I find it very interesting to watch well-known successful people confidently state opinions that we now know to be wrong.

https://www.youtube.com/watch?v=BNeXlJW70KQ

Start at 2:01 and watch through 3:13.

In this video, Steve Jobs lays out his vision for NeXT with characteristic flair.  He states that NeXT will launch a high powered, low cost computer, marketed to college students, gain significant market traction, and change higher education as we know it.  The vision is powerful, well delivered, and easy to understand.  Even today, Steve’s dominant presence continues to bring this idea to life.  If it weren’t for the parenthetical reminder in the title of the video, one might not even realize that it is nearly 30 years old.

Today we know that NeXT computers were a commercial failure, but look how confident Steve is in his opinion.  One of the most successful business leaders of all time has a strong vision that he sells with complete conviction, and he’s wrong.

This short video clip has had me thinking all week.

Foremost, this video means that it’s ok to take a risk.  Not even Steve Jobs is right 100% of the time and often if you wait long enough to know you’re right, you’ve already missed the market window.

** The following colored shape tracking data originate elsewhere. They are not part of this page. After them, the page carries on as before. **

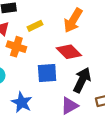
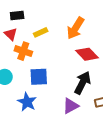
red diamond: (69, 52) -> (87, 54), moved
blue square: (47, 73) -> (39, 77), moved

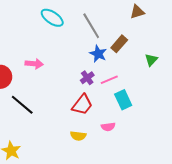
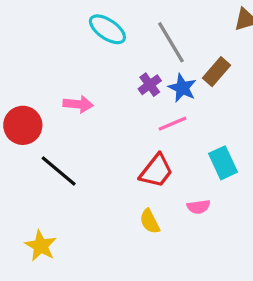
purple cross: (87, 78) -> (150, 85), moved
pink line: (109, 80) -> (173, 124), moved
yellow semicircle: (78, 136) -> (150, 221), turned 56

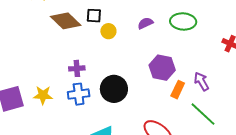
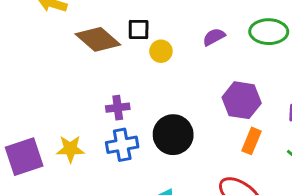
orange rectangle: (178, 90) -> (251, 141), moved

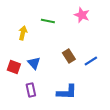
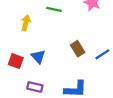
purple rectangle: (31, 90) -> (35, 87), turned -64

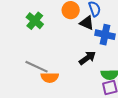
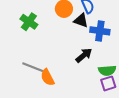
orange semicircle: (50, 77) -> (48, 77), turned 66

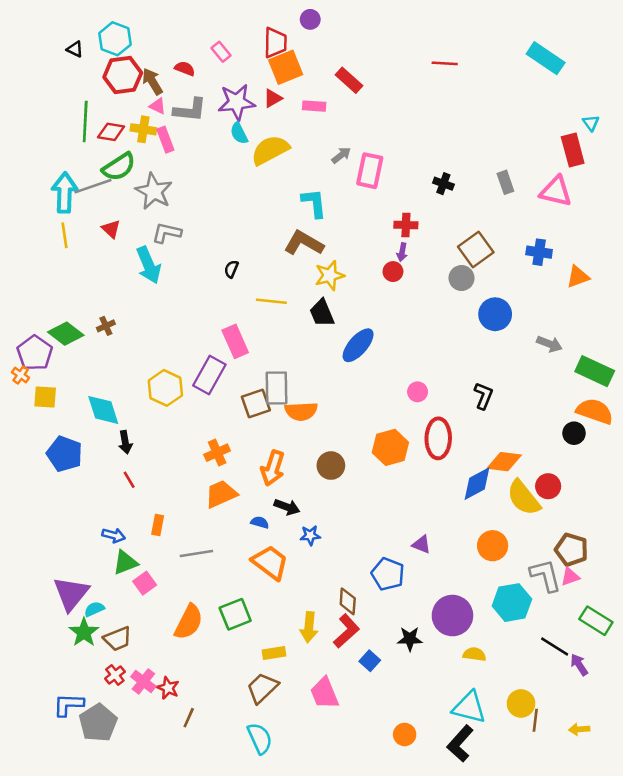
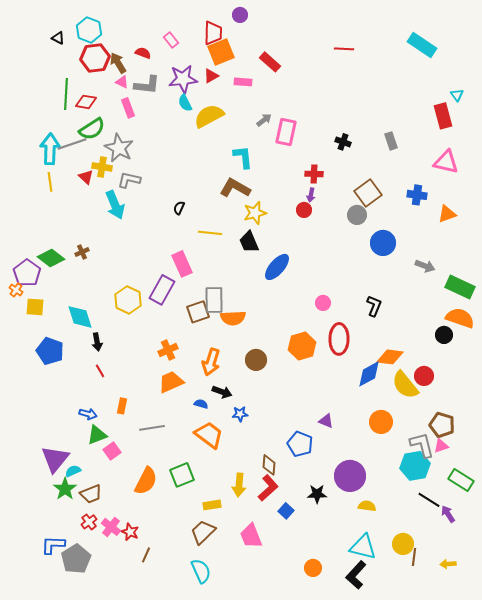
yellow cross: (143, 129) -> (102, 167), moved
pink triangle: (556, 191) -> (446, 162), moved
cyan hexagon: (512, 603) -> (415, 466), moved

Further, it’s taught me that no matter which direction you’re heading, it’s important to go all in.  Steve didn’t say he was “pretty sure” this idea would work – he said he was going to change the way the world worked.  This unwavering confidence motivated his team to create a completely new computer system and release the first NeXT computer in only three years.

But what about failure?

You might point out that Steve was wrong in this video and that he had the wrong vision for the company.  However, I’m not sure that’s actually a bad thing.

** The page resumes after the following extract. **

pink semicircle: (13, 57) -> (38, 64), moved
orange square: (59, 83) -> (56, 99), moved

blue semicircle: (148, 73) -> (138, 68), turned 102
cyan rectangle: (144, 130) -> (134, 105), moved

Sure, the NeXT computer was a failure – but the software created by the NeXT team was ultimately incorporated very successfully into Apple during the 1996 NeXT acquisition.  It is very likely that some small part of the computer I am using to write this post owes its origin to the NeXTSTEP operating system.

So what’s the lesson?

It really all goes back to confidence.  It seems to me that confident people are wrong just as much as less confident people.  Further, there seems to be very little penalty for being confidently wrong.  In this case, Steve’s wrong vision helped develop the software that ultimately drove Apple to become the most valuable company in the world.